Ce n’est certes pas la première fois que la danse incarne à ce point une utopie. Pas la danse incantatoire, celle qui fait pleuvoir, mais, au contraire, la danse des lendemains qui rayonnent, comme si les corps entraînaient les esprits. La danse est, du reste, une utopie en soi, dans cette façon de faire et de défaire le temps et d’y échapper, comme on pourrait esquiver la mort. Mais elle est aussi instrument politique lorsque la tentation est de profiter de son élan, de sa vigoureuse aspiration, pour contraindre les âmes. L’histoire de la danse contemporaine en occident s’est périodiquement tissée sur celle des communautés utopistes ou des mouvements politiques, devenant danse militante propre à matérialiser de nouvelles façons de penser, de bouger et d’agir. Un réel enjeu social lorsqu’il se place au cœur d’une organisation de vie et y infuse des valeurs. Ce qui existe au Kibbutz Ga’aton, au nord d’Israël, devenu village international de la danse.

Le Kibbutz contemporary dance company, qui se produira ce soir à Biarritz, entend ainsi « soigner l’âme et le corps » souffle Rami Be’er, son directeur, élevé dans cette communauté de Galilée. La danse y occupe une place centrale et constitue une « base d’intégration », d’éducation et une « modeste voie pour créer un monde meilleur ». Les enfants y sont éduqués selon ces principes et puisque « chaque être hu- main a le droit de danser et de bouger », les enfants arabes qui bordent la frontière libanaise le sont aussi, dans un réel élan fraternel. Mais la compagnie, créée par la danseuse Yehudit Arnon, à son retour des camps de la mort, attire aujourd’hui des danseurs de tous les pays, invités à partager les valeurs comme les tâches de la communauté pour profiter de l’expérience de danse vigoureuse et sensible qui en a fait le renom.

Force commune

A Auschwitz, Yehudit Arnon ne dansait que pour les détenus et se refusait aux gardiens, au péril de sa vie. Elle connaissait sa force. « La communauté nous donne de la force » clame aujourd’hui Rami Be’er. Ces valeurs humaines sont aujourd’hui inculquées aux plus jeunes, qui ont aussi une compagnie de danse junior et transparaissent sur scène. Gestuelle forte et ronde, technicité, vitalité et sensibilité, constituent les caractéristiques de cette danse qui incarne une école israélienne triomphante dont Le Temps d’Aimer se fait l’écho au fil de ses éditions. « Israël est un petit pays mais sa vie culturelle est très dense, estime Rami Be’er. Nous comptons beaucoup de créations mais aussi beaucoup de conflits internes ou externes. Ce sont ces tensions qui libèrent les énergies créatrices ». Et quelles énergies.

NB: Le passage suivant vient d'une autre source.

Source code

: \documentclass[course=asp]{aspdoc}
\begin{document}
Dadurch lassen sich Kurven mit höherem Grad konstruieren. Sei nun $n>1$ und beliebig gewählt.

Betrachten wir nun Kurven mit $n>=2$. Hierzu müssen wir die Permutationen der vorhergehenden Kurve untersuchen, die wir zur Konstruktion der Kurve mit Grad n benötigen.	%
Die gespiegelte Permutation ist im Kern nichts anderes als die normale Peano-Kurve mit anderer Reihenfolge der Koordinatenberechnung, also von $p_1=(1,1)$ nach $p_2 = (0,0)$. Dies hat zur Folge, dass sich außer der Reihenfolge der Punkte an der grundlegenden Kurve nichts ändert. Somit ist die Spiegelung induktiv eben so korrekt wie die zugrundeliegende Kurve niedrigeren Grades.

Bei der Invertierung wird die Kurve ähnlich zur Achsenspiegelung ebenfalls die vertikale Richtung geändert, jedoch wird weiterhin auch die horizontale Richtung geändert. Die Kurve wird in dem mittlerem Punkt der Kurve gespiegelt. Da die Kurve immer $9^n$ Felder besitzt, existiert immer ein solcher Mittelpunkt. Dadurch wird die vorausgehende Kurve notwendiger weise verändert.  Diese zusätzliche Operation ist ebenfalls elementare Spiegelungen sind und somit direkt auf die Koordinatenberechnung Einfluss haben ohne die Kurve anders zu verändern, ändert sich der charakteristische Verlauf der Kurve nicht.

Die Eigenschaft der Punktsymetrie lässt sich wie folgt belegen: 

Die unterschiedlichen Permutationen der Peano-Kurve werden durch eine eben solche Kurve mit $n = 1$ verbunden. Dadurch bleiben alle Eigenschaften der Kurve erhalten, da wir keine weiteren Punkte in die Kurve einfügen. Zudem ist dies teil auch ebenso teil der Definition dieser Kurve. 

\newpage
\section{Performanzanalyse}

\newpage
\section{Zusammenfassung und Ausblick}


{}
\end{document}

Pour le coup, la pièce Horses in the sky, inspirée du groupe punk canadien A. Silver Mt. Zion, s’annonce comme un uppercut qui ambitionne de toucher le cœur et la tête pour que chacun libère ses propres références, mémoires ou ressentis. Ancien leader d’un mouve- ment de la jeunesse de gauche israélienne, Rami Be’er entend ainsi « créer une communication » et interroger nos existences, « dans le monde ici et maintenant » en prise avec le réel, en relation avec l’autre. Et peut être défendre un monde meilleur, en pariant que chaque spectateur sortira troublé de la Gare du Midi. Et que demain sera un jour meilleur.